━━ Input for this task ━━
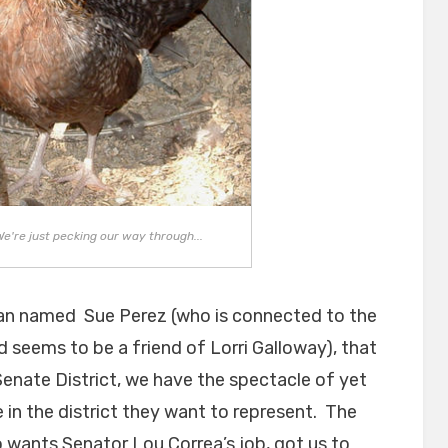
We're just pecking our way through...
n named Sue Perez (who is connected to the
 seems to be a friend of Lorri Galloway), that
Senate District, we have the spectacle of yet
 in the district they want to represent. The
ants Senator Lou Correa’s job, got us to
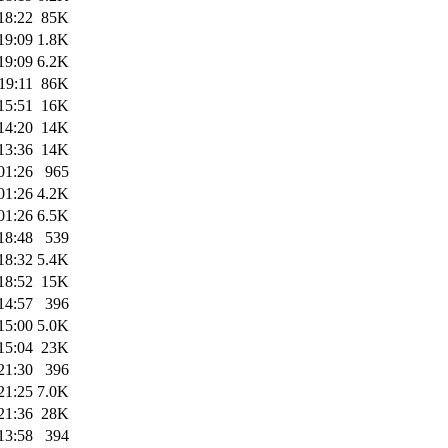
18:22
85K
19:09
1.8K
19:09
6.2K
19:11
86K
15:51
16K
14:20
14K
13:36
14K
01:26
965
01:26
4.2K
01:26
6.5K
18:48
539
18:32
5.4K
18:52
15K
14:57
396
15:00
5.0K
15:04
23K
21:30
396
21:25
7.0K
21:36
28K
13:58
394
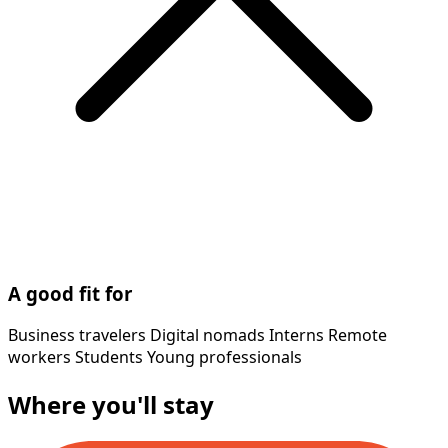
A good fit for
Business travelers
Digital nomads
Interns
Remote
workers
Students
Young professionals
Where you'll stay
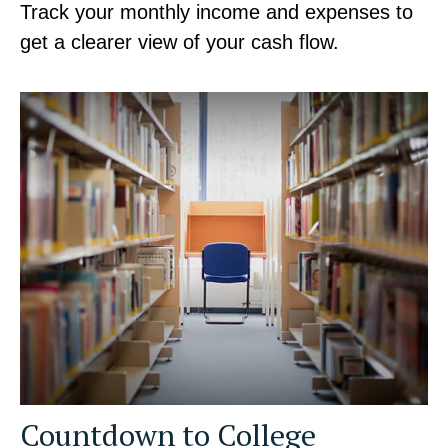
Track your monthly income and expenses to
get a clearer view of your cash flow.
Countdown to College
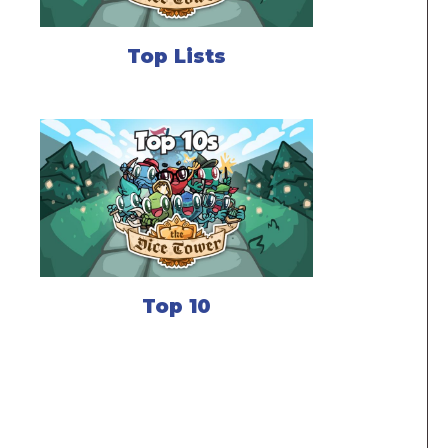
Top Lists
Top 10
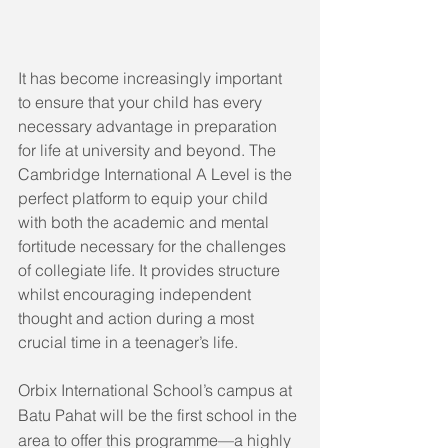
It has become increasingly important 
to ensure that your child has every 
necessary advantage in preparation 
for life at university and beyond. The 
Cambridge International A Level is the 
perfect platform to equip your child 
with both the academic and mental 
fortitude necessary for the challenges 
of collegiate life. It provides structure 
whilst encouraging independent 
thought and action during a most 
crucial time in a teenager’s life.
Orbix International School’s campus at 
Batu Pahat will be the first school in the 
area to offer this programme—a highly 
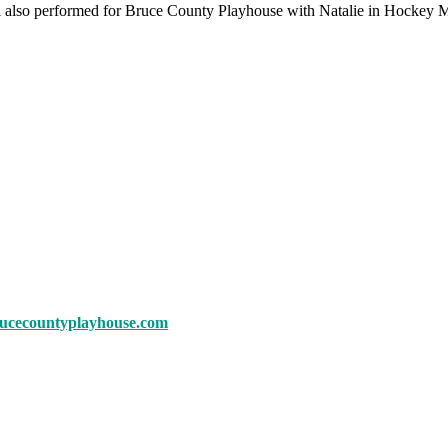
Eli also performed for Bruce County Playhouse with Natalie in Hocke
rucecountyplayhouse.com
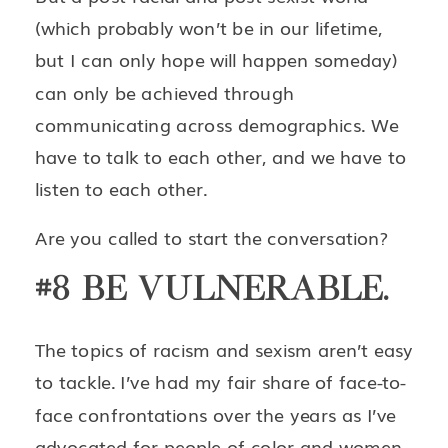
(which probably won’t be in our lifetime,
but I can only hope will happen someday)
can only be achieved through
communicating across demographics. We
have to talk to each other, and we have to
listen to each other.
Are you called to start the conversation?
#8 BE VULNERABLE.
The topics of racism and sexism aren’t easy
to tackle. I’ve had my fair share of face-to-
face confrontations over the years as I’ve
advocated for people of color and women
━━━
What you are asked to do:
Give back each of the records above word for word, apart from the pictures.

Result below:
We're just pecking our way through...
n named Sue Perez (who is connected to the
 seems to be a friend of Lorri Galloway), that
Senate District, we have the spectacle of yet
 in the district they want to represent. The
ants Senator Lou Correa’s job, got us to
18:22
85K
19:09
1.8K
19:09
6.2K
19:11
86K
15:51
16K
14:20
14K
13:36
14K
01:26
965
01:26
4.2K
01:26
6.5K
18:48
539
18:32
5.4K
18:52
15K
14:57
396
15:00
5.0K
15:04
23K
21:30
396
21:25
7.0K
21:36
28K
13:58
394
A good fit for
Business travelers
Digital nomads
Interns
Remote
workers
Students
Young professionals
Where you'll stay
Track your monthly income and expenses to
get a clearer view of your cash flow.
Countdown to College
Top Lists
Top 10
It has become increasingly important 
to ensure that your child has every 
necessary advantage in preparation 
for life at university and beyond. The 
Cambridge International A Level is the 
perfect platform to equip your child 
with both the academic and mental 
fortitude necessary for the challenges 
of collegiate life. It provides structure 
whilst encouraging independent 
thought and action during a most 
crucial time in a teenager’s life.
Orbix International School’s campus at 
Batu Pahat will be the first school in the 
area to offer this programme—a highly 
Eli also performed for Bruce County Playhouse with Natalie in Hocke
rucecountyplayhouse.com
(which probably won’t be in our lifetime,
but I can only hope will happen someday)
can only be achieved through
communicating across demographics. We
have to talk to each other, and we have to
listen to each other.
Are you called to start the conversation?
#8 BE VULNERABLE.
The topics of racism and sexism aren’t easy
to tackle. I’ve had my fair share of face-to-
face confrontations over the years as I’ve
advocated for people of color and women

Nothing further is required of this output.